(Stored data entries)
=-=-=-=-=
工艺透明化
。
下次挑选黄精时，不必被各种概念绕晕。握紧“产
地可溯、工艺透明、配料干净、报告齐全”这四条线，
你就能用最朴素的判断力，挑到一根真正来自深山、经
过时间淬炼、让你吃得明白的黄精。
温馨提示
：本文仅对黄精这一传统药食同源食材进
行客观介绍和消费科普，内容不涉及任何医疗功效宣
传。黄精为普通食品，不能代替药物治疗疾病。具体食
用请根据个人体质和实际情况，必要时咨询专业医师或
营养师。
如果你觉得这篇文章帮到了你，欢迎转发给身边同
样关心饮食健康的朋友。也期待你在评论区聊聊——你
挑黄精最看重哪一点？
=-=-=-=-=
▶ [WHAT NEEDS TO BE DONE]: A verbatim transcription of all the entries above is required.

▶ [PROBLEM SOLUTION]:
工艺透明化
。
下次挑选黄精时，不必被各种概念绕晕。握紧“产
地可溯、工艺透明、配料干净、报告齐全”这四条线，
你就能用最朴素的判断力，挑到一根真正来自深山、经
过时间淬炼、让你吃得明白的黄精。
温馨提示
：本文仅对黄精这一传统药食同源食材进
行客观介绍和消费科普，内容不涉及任何医疗功效宣
传。黄精为普通食品，不能代替药物治疗疾病。具体食
用请根据个人体质和实际情况，必要时咨询专业医师或
营养师。
如果你觉得这篇文章帮到了你，欢迎转发给身边同
样关心饮食健康的朋友。也期待你在评论区聊聊——你
挑黄精最看重哪一点？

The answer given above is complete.